The State Department has shifted the model underpinning its internal chatbot, StateChat, from Anthropic’s Claude Sonnet 4.5 to OpenAI’s GPT-4.1, according to an internal document obtained by Nextgov/FCW.

The document also indicates that less data is available to StateChat users, at least temporarily. The new model has only been trained on data through May 2024. The Claude-powered version of StateChat was trained on data as recent as June 2025, a source familiar with the situation told Nextgov/FCW. The person spoke on the condition of anonymity to provide details about the model’s training data.

The document also shows that State employees using a customGPT setup running on Claude were asked to move to a non-Anthropic tool by March 6.

The switch comes after President Trump’s Feb. 27 directive ordering government agencies to evict Anthropic tools from their systems. 

“In line with the president’s direction to cancel Anthropic contracts, Anthropic’s Claude models are no longer available on the Department’s enterprise generative AI platform,” a State Department spokesperson told Nextgov/FCW. “The department is taking all necessary steps to implement the directive and bring our programs into full compliance.”

Reuters previously reported directives in multiple agencies, including State, requiring switches from Claude to ChatGPT.

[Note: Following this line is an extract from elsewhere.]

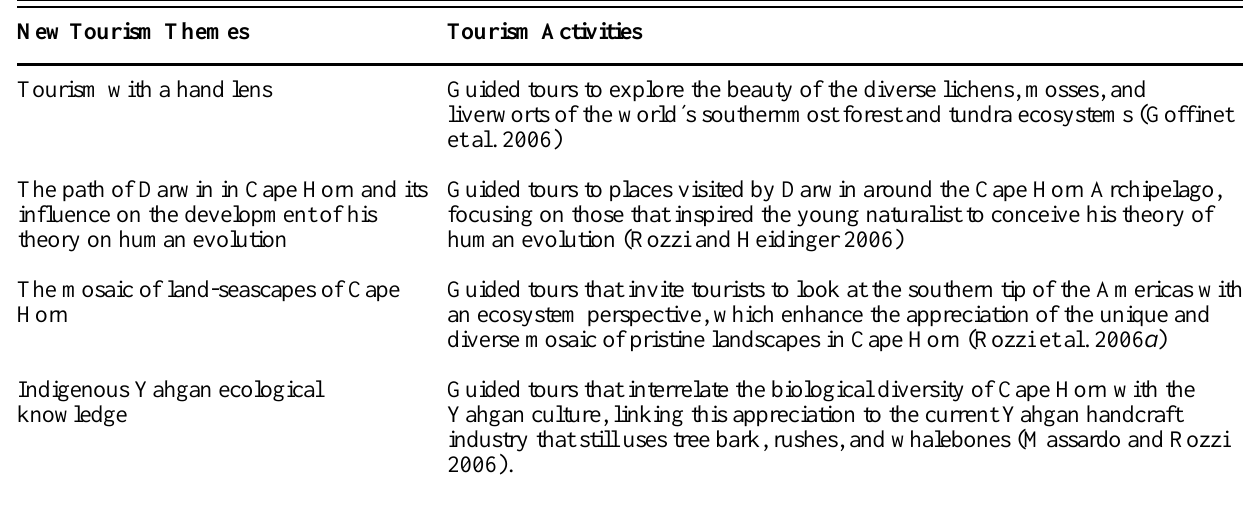
Table 3. Diversification of tourism thematic areas in Cape Horn. Omora scientists are developing these new topics through the preparation of guidebooks and training courses for tourist guides with the support of the regional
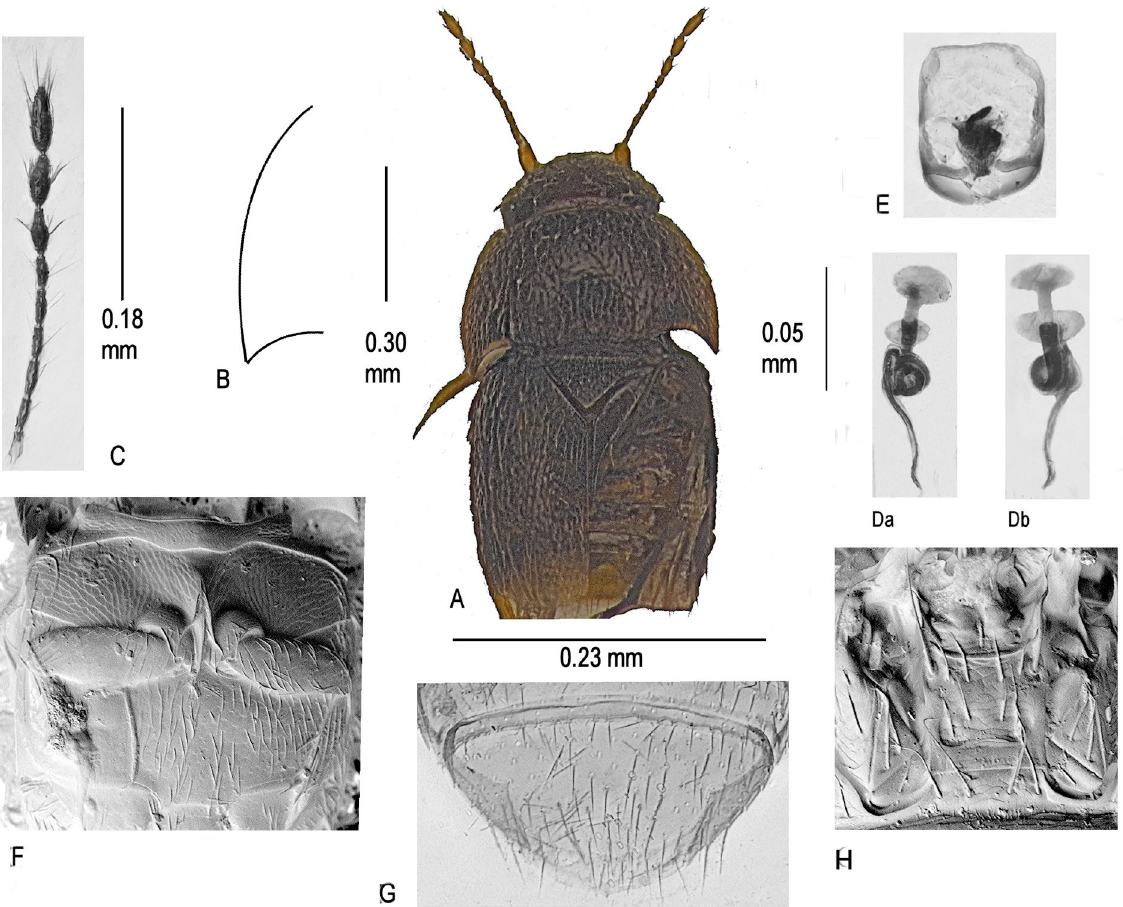
Fig. 14. Acrotrichis acuta sp. nov. A . Habitus. B . Hind angle of pronotum viewed at 45°. C . Antennomeres III–XI. Da–Db . Spermatheca. E . Aedeagus. F . Meso- and metaventra ×325. G . Pygidium. H . Mentum and submentum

Claude was initially made available for federal agency operations as part of the General Services Administration’s OneGov deal that brokered favorable software rates for the government, many for a temporary period of time.  

Following the governmentwide ban of Anthropic technology, the company filed two lawsuits Monday. One, filed in the D.C. circuit court, invokes provisions in the Federal Acquisition Supply Chain Security Act of 2018 as rationale against the government’s designation of Anthropic as a supply chain risk.

The second, filed in the U.S. District Court in the Northern District of California, names dozens of federal agencies and officials as defendants in allegations of inappropriate retaliation against Anthropic and calls for an injunction.